▸ **Exercise directions**
Write out every record below exactly as it appears, omitting the pictures.

▸ **Extracted data**
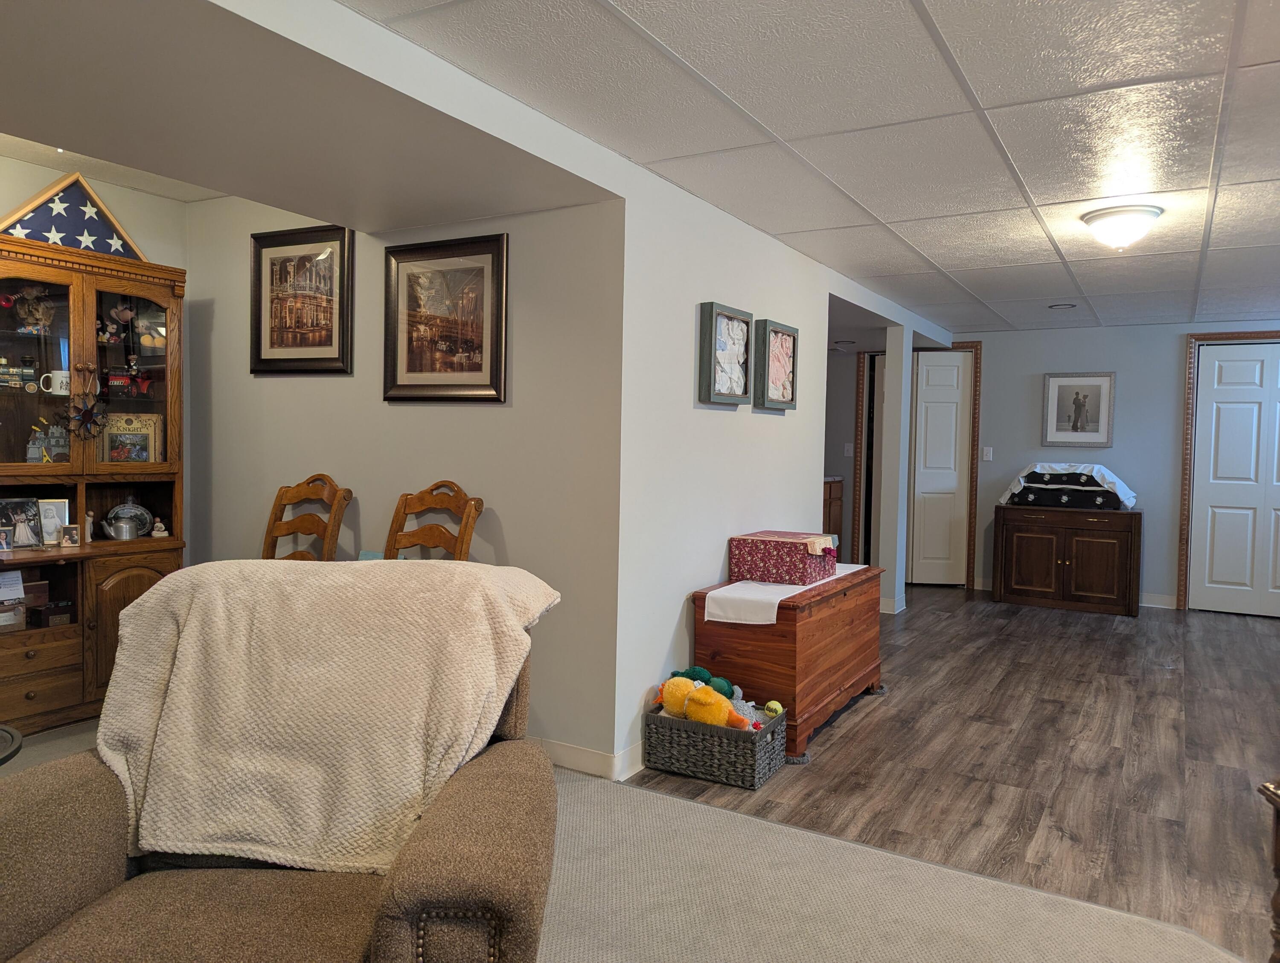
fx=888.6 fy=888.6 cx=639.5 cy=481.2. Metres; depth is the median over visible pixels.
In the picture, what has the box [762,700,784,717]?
tennis ball
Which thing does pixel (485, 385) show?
framed picture
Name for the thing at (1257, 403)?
white door
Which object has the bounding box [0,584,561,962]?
armchair
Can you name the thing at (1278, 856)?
wooden furniture
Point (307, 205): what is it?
soffit
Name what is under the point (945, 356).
bifold door
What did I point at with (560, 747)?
baseboard
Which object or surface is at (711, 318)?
framed picture
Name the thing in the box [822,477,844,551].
kitchen cabinet
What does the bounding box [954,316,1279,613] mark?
back wall
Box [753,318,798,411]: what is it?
framed picture
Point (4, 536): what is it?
photo frame
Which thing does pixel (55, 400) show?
china cabinet
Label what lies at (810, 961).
carpet floor
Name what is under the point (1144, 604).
baseboard
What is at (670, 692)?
stuffed toy
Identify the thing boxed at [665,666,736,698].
green plush toy
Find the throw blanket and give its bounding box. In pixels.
[91,555,556,876]
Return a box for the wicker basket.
[642,697,788,790]
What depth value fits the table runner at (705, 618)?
3.61 m
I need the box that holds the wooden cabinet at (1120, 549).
[992,501,1142,617]
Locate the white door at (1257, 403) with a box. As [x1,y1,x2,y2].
[1187,340,1279,619]
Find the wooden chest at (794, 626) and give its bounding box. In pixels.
[690,565,884,761]
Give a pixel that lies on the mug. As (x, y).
(57, 385)
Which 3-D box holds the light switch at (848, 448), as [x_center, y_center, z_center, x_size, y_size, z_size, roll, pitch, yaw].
[1.848,-0.277,7.883,0.069,0.118,0.015,3,3,30]
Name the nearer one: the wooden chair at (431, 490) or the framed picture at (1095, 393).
the wooden chair at (431, 490)
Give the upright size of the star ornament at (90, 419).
0.310 m
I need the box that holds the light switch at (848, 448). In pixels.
[843,442,853,456]
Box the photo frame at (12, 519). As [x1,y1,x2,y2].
[1,497,43,548]
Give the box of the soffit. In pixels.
[0,0,614,232]
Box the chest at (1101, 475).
[997,462,1137,510]
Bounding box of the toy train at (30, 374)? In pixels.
[1,354,39,391]
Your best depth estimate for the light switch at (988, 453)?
7.52 m
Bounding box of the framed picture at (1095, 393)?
[1042,372,1115,447]
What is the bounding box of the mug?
[38,369,69,394]
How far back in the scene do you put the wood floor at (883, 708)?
3.51 m
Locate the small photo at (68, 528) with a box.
[61,523,81,547]
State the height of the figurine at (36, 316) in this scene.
0.209 m
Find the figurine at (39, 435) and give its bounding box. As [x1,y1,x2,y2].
[26,419,69,463]
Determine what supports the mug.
in the china cabinet at (55, 400)
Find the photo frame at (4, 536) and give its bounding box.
[0,525,14,552]
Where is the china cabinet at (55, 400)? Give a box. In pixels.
[0,235,186,735]
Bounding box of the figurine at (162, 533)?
[150,516,168,537]
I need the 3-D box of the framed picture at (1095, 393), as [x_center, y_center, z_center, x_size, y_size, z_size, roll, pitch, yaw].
[3.523,-0.572,7.139,0.502,0.600,0.029,3,3,30]
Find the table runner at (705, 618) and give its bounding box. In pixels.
[702,564,871,624]
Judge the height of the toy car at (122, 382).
0.132 m
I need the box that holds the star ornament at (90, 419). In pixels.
[60,369,108,440]
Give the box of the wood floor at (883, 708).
[628,584,1279,959]
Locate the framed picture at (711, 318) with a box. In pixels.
[696,302,753,406]
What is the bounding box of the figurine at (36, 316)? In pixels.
[11,286,56,333]
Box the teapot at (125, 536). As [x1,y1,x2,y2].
[101,513,138,540]
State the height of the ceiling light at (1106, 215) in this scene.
0.158 m
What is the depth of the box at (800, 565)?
3.89 m
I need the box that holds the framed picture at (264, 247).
[250,222,354,374]
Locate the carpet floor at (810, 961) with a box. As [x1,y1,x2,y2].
[0,712,1248,962]
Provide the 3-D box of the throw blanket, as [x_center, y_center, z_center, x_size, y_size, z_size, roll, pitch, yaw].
[-0.626,0.432,1.813,0.861,0.490,0.494,1,2,-2]
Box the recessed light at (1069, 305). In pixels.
[1047,302,1076,310]
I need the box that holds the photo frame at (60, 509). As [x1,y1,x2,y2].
[36,498,71,546]
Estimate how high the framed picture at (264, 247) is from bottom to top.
0.651 m
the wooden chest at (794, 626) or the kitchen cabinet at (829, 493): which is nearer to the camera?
the wooden chest at (794, 626)
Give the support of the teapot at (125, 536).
in the china cabinet at (55, 400)
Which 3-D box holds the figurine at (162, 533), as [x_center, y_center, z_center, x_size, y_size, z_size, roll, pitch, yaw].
[-2.248,0.219,4.154,0.061,0.091,0.067,3,3,30]
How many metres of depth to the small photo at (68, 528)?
3.73 m
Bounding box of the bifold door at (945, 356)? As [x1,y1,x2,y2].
[907,347,972,588]
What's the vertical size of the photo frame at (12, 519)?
0.199 m
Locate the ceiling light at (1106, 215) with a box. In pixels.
[1080,203,1162,252]
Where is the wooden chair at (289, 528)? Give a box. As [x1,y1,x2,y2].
[261,474,353,561]
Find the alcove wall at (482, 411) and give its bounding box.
[183,189,626,771]
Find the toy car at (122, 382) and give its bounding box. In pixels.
[104,366,152,397]
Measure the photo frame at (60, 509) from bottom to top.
0.193 m
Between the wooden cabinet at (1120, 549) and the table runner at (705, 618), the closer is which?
the table runner at (705, 618)
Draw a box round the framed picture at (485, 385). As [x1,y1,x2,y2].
[381,232,507,402]
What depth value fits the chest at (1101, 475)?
6.93 m
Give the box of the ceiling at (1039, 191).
[348,0,1279,333]
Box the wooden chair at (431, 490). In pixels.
[382,480,483,561]
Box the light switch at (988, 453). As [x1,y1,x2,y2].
[981,446,993,461]
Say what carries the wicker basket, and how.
on the wood floor at (883, 708)
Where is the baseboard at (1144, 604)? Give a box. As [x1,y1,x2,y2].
[1139,592,1176,609]
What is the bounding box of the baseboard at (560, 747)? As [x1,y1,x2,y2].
[527,736,643,781]
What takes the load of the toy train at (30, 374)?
in the china cabinet at (55, 400)
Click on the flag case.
(74, 242)
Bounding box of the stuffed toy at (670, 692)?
[654,675,753,731]
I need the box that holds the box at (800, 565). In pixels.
[727,530,838,585]
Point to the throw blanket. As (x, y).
(187, 641)
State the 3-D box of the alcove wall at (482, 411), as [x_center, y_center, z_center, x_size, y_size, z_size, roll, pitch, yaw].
[-1.195,-0.187,3.919,2.521,2.441,0.127,3,3,30]
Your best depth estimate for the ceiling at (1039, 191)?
2.76 m
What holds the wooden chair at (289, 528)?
on the carpet floor at (810, 961)
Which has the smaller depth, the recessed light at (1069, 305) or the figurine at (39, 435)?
the figurine at (39, 435)
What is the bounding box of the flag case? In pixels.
[0,173,147,260]
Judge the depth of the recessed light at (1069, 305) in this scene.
6.08 m
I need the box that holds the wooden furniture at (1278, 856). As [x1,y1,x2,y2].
[1256,778,1279,962]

▸ **Output for this task**
fx=888.6 fy=888.6 cx=639.5 cy=481.2. Metres; depth is the median over visible pixels.
In the picture, what has the box [762,700,784,717]?
tennis ball
Which thing does pixel (485, 385) show?
framed picture
Name for the thing at (1257, 403)?
white door
Which object has the bounding box [0,584,561,962]?
armchair
Can you name the thing at (1278, 856)?
wooden furniture
Point (307, 205): what is it?
soffit
Name what is under the point (945, 356).
bifold door
What did I point at with (560, 747)?
baseboard
Which object or surface is at (711, 318)?
framed picture
Name the thing in the box [822,477,844,551].
kitchen cabinet
What does the bounding box [954,316,1279,613] mark?
back wall
Box [753,318,798,411]: what is it?
framed picture
Point (4, 536): what is it?
photo frame
Which thing does pixel (55, 400) show?
china cabinet
Label what lies at (810, 961).
carpet floor
Name what is under the point (1144, 604).
baseboard
What is at (670, 692)?
stuffed toy
Identify the thing boxed at [665,666,736,698].
green plush toy
Find the throw blanket and give its bounding box. In pixels.
[91,555,556,876]
Return a box for the wicker basket.
[642,697,788,790]
What depth value fits the table runner at (705, 618)?
3.61 m
I need the box that holds the wooden cabinet at (1120, 549).
[992,501,1142,617]
Locate the white door at (1257, 403) with a box. As [x1,y1,x2,y2].
[1187,340,1279,619]
Find the wooden chest at (794, 626) and give its bounding box. In pixels.
[690,565,884,761]
Give a pixel that lies on the mug. As (x, y).
(57, 385)
Which 3-D box holds the light switch at (848, 448), as [x_center, y_center, z_center, x_size, y_size, z_size, roll, pitch, yaw].
[1.848,-0.277,7.883,0.069,0.118,0.015,3,3,30]
Name the nearer one: the wooden chair at (431, 490) or the framed picture at (1095, 393).
the wooden chair at (431, 490)
Give the upright size of the star ornament at (90, 419).
0.310 m
I need the box that holds the light switch at (848, 448). In pixels.
[843,442,853,456]
Box the photo frame at (12, 519). As [x1,y1,x2,y2].
[1,497,43,548]
Give the box of the soffit. In pixels.
[0,0,614,232]
Box the chest at (1101, 475).
[997,462,1137,510]
Bounding box of the toy train at (30, 374)? In pixels.
[1,354,39,391]
Your best depth estimate for the light switch at (988, 453)?
7.52 m
Bounding box of the framed picture at (1095, 393)?
[1042,372,1115,447]
What is the bounding box of the mug?
[38,369,69,394]
How far back in the scene do you put the wood floor at (883, 708)?
3.51 m
Locate the small photo at (68, 528) with a box.
[61,523,81,547]
State the height of the figurine at (36, 316) in this scene.
0.209 m
Find the figurine at (39, 435) and give its bounding box. As [x1,y1,x2,y2].
[26,419,69,463]
Determine what supports the mug.
in the china cabinet at (55, 400)
Find the photo frame at (4, 536) and give its bounding box.
[0,525,14,552]
Where is the china cabinet at (55, 400)? Give a box. In pixels.
[0,235,186,735]
Bounding box of the figurine at (162, 533)?
[150,516,168,537]
I need the 3-D box of the framed picture at (1095, 393), as [x_center, y_center, z_center, x_size, y_size, z_size, roll, pitch, yaw].
[3.523,-0.572,7.139,0.502,0.600,0.029,3,3,30]
Find the table runner at (705, 618) and give its bounding box. In pixels.
[702,564,871,624]
Judge the height of the toy car at (122, 382).
0.132 m
I need the box that holds the star ornament at (90, 419). In pixels.
[60,369,108,440]
Give the box of the wood floor at (883, 708).
[628,584,1279,959]
Locate the framed picture at (711, 318) with a box. In pixels.
[696,302,753,406]
What is the bounding box of the figurine at (36, 316)? In pixels.
[11,286,56,333]
Box the teapot at (125, 536). As [x1,y1,x2,y2].
[101,513,138,540]
State the height of the ceiling light at (1106, 215) in this scene.
0.158 m
What is the depth of the box at (800, 565)?
3.89 m
I need the box that holds the framed picture at (264, 247).
[250,222,354,374]
Locate the carpet floor at (810, 961) with a box. As [x1,y1,x2,y2].
[0,712,1248,962]
Provide the 3-D box of the throw blanket, as [x_center, y_center, z_center, x_size, y_size, z_size, roll, pitch, yaw].
[-0.626,0.432,1.813,0.861,0.490,0.494,1,2,-2]
Box the recessed light at (1069, 305). In pixels.
[1047,302,1076,310]
I need the box that holds the photo frame at (60, 509). As [x1,y1,x2,y2].
[36,498,71,546]
Estimate how high the framed picture at (264, 247) is from bottom to top.
0.651 m
the wooden chest at (794, 626) or the kitchen cabinet at (829, 493): which is nearer to the camera?
the wooden chest at (794, 626)
Give the support of the teapot at (125, 536).
in the china cabinet at (55, 400)
Which 3-D box holds the figurine at (162, 533), as [x_center, y_center, z_center, x_size, y_size, z_size, roll, pitch, yaw].
[-2.248,0.219,4.154,0.061,0.091,0.067,3,3,30]
How many metres of depth to the small photo at (68, 528)?
3.73 m
Bounding box of the bifold door at (945, 356)? As [x1,y1,x2,y2].
[907,347,972,588]
What's the vertical size of the photo frame at (12, 519)?
0.199 m
Locate the ceiling light at (1106, 215) with a box. In pixels.
[1080,203,1162,252]
Where is the wooden chair at (289, 528)? Give a box. As [x1,y1,x2,y2].
[261,474,353,561]
Find the alcove wall at (482, 411) and give its bounding box.
[183,189,626,771]
Find the toy car at (122, 382) and give its bounding box. In pixels.
[104,366,152,397]
Measure the photo frame at (60, 509) from bottom to top.
0.193 m
Between the wooden cabinet at (1120, 549) and the table runner at (705, 618), the closer is which?
the table runner at (705, 618)
Draw a box round the framed picture at (485, 385). As [x1,y1,x2,y2].
[381,232,507,402]
What depth value fits the chest at (1101, 475)?
6.93 m
Give the box of the ceiling at (1039, 191).
[348,0,1279,333]
Box the wooden chair at (431, 490). In pixels.
[382,480,483,561]
Box the light switch at (988, 453). As [x1,y1,x2,y2].
[981,446,993,461]
Say what carries the wicker basket, and how.
on the wood floor at (883, 708)
Where is the baseboard at (1144, 604)? Give a box. As [x1,y1,x2,y2].
[1139,592,1176,609]
What is the bounding box of the baseboard at (560, 747)? As [x1,y1,x2,y2].
[527,736,643,781]
What takes the load of the toy train at (30, 374)?
in the china cabinet at (55, 400)
Click on the flag case.
(74, 242)
Bounding box of the stuffed toy at (670, 692)?
[654,675,753,731]
I need the box that holds the box at (800, 565). In pixels.
[727,530,838,585]
Point to the throw blanket. As (x, y).
(187, 641)
State the 3-D box of the alcove wall at (482, 411), as [x_center, y_center, z_center, x_size, y_size, z_size, roll, pitch, yaw].
[-1.195,-0.187,3.919,2.521,2.441,0.127,3,3,30]
Your best depth estimate for the ceiling at (1039, 191)?
2.76 m
What holds the wooden chair at (289, 528)?
on the carpet floor at (810, 961)
Which has the smaller depth, the recessed light at (1069, 305) or the figurine at (39, 435)?
the figurine at (39, 435)
What is the bounding box of the flag case? In pixels.
[0,173,147,260]
Judge the depth of the recessed light at (1069, 305) in this scene.
6.08 m
I need the box that holds the wooden furniture at (1278, 856). As [x1,y1,x2,y2].
[1256,778,1279,962]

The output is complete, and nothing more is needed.